Rodman is right. It is another American mission coming to “study conditions” at the front.

“But unofficially, gentlemen, quite unofficially,” says Mr. A., its head, a tall, melancholy-looking man, with a deep, bell-like voice. Mr. B., the second member of the mission, is in direct contrast, a birdlike little man, who twitters about the room, from group to group.

“Oh! If you boys only knew how splendid you are! How much we in America You are our first representatives at the front, you know. You are the vanguard of the millions who ” etc.

Miller looks at me solemnly. His eyes are saying, “How long, O Lord, how long!”

Mr. C., the third member, is a silent man. He has keen, deep-set eyes. “There,” we say, “is the brain of the mission.”

Tea is served very informally. Mr. A. is restless. He has something on his mind. Presently he turns to Lieutenant Talbott.

“May I say a few words to your squadron?”

“Certainly,” says Talbott, glancing at us uneasily.

Mr. A. rises, steps behind his chair, clears his throat, and looks down the table where ten pilots, the others are taking a constitutional in the country, caught in negligee attire by the unexpected visitors, are sitting in attitudes of polite attention.

“My friends ” the deep, bell-like voice. In fancy, I hear a great shifting of chairs, and following the melancholy eyes with my own, over the heads of my ten fellow pilots, beyond the limits of our poor little messroom, I see a long vista of polished shirt fronts, a diminishing track of snowy linen, shimmering wineglasses, shining silver.

“My friends, believe me when I say that this occasion is one of the proudest and happiest of my life. I am standing within sound of the guns which for three long years have been battering at the bulwarks of civilization. I hear them, as I utter these words, and I look into the faces of a little group of Americans who, day after day, and week after week” (increasing emphasis) “have been facing those guns for the honor and glory of democratic institutions” (rising inflection).
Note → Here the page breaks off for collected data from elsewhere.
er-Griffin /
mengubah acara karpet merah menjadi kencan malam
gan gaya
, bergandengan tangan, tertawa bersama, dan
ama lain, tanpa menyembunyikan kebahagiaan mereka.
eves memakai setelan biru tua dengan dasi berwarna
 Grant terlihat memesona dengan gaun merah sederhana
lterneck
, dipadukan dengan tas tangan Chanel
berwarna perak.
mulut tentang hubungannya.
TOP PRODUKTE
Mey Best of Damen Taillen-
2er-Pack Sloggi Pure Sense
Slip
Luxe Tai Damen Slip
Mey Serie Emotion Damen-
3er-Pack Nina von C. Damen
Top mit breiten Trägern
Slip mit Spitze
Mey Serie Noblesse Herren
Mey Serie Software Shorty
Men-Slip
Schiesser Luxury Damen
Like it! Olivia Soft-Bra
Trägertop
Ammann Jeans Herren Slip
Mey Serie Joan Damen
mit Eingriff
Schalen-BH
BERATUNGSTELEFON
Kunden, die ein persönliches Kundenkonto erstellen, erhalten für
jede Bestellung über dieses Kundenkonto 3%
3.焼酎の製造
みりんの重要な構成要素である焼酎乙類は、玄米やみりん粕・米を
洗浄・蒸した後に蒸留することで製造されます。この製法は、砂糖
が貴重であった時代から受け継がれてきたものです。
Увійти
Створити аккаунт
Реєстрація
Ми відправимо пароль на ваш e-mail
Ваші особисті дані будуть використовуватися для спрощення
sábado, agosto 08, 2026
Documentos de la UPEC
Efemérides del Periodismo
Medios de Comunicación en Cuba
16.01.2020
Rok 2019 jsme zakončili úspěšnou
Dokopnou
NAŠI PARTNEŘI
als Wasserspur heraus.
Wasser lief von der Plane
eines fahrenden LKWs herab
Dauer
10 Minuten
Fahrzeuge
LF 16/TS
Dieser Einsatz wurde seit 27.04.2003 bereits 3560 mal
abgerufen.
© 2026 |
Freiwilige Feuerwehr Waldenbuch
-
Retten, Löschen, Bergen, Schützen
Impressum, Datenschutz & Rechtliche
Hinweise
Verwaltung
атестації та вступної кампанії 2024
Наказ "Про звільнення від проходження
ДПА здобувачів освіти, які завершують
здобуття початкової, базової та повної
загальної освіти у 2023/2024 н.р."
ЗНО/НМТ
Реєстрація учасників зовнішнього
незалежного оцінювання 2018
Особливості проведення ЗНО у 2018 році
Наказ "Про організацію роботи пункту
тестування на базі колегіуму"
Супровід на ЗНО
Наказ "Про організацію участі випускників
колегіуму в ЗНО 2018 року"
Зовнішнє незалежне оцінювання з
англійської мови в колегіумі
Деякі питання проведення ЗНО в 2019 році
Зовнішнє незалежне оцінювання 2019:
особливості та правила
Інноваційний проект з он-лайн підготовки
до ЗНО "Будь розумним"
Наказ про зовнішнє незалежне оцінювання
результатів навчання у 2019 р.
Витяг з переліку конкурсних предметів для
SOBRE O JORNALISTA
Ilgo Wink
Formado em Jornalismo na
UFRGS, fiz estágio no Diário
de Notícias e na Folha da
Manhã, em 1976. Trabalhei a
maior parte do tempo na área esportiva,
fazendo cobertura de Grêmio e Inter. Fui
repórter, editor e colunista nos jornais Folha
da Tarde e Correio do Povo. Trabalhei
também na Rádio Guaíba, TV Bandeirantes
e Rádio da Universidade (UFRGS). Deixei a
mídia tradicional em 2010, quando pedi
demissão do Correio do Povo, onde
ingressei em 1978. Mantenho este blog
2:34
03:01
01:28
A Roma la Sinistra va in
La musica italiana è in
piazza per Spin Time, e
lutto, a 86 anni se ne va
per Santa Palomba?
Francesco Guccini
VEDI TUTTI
“We in America have heard them, faintly, perhaps, yet unmistakably, and now I come to tell you, in the words of that glorious old war song, ‘We are coming, Father Woodrow, ONE HUN-DRED MIL-LION strong!’”

We listen through to the end, and Lieutenant Talbott, in his official capacity, begins to applaud. The rest of us join in timidly, self-consciously. I am surprised to find how awkwardly we do it. We have almost forgotten how to clap our hands! My sense of the spirit of place changes suddenly. I am in America. I am my old self there, with different thoughts, different emotions. I see everything from my old point of view. I am like a man who has forgotten his identity. I do not recover my old, or, better, my new one, until our guests have gone.